Text extracted page by page:
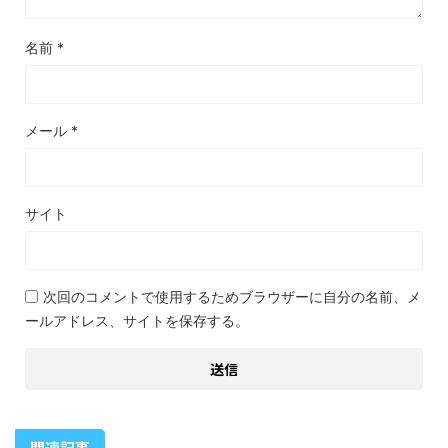
名前
*
メール
*
サイト
次回のコメントで使用するためブラウザーに自分の名前、メ
ールアドレス、サイトを保存する。
関連記事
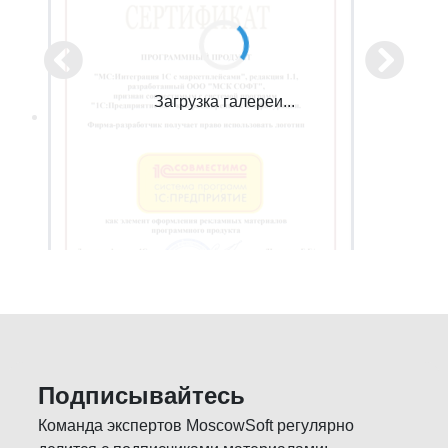
Загрузка галереи...
Подписывайтесь
Команда экспертов MoscowSoft регулярно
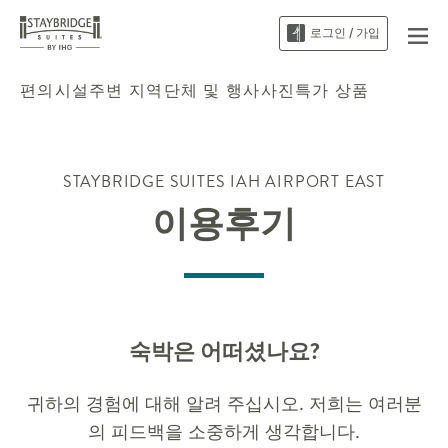
로그인 / 가입
편의시설
주변 지역
단체 및 행사
사진
특가 상품
STAYBRIDGE SUITES
IAH AIRPORT EAST
이용후기
숙박은 어떠셨나요?
귀하의 경험에 대해 알려 주십시오. 저희는 여러분
의 피드백을 소중하게 생각합니다.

**TASK PROMPT**
Retype every line of the material without any changes, omitting the pictures.

**ANSWER**
名前
*
メール
*
サイト
次回のコメントで使用するためブラウザーに自分の名前、メ
ールアドレス、サイトを保存する。
関連記事
Загрузка галереи...
Подписывайтесь
Команда экспертов MoscowSoft регулярно
로그인 / 가입
편의시설
주변 지역
단체 및 행사
사진
특가 상품
STAYBRIDGE SUITES
IAH AIRPORT EAST
이용후기
숙박은 어떠셨나요?
귀하의 경험에 대해 알려 주십시오. 저희는 여러분
의 피드백을 소중하게 생각합니다.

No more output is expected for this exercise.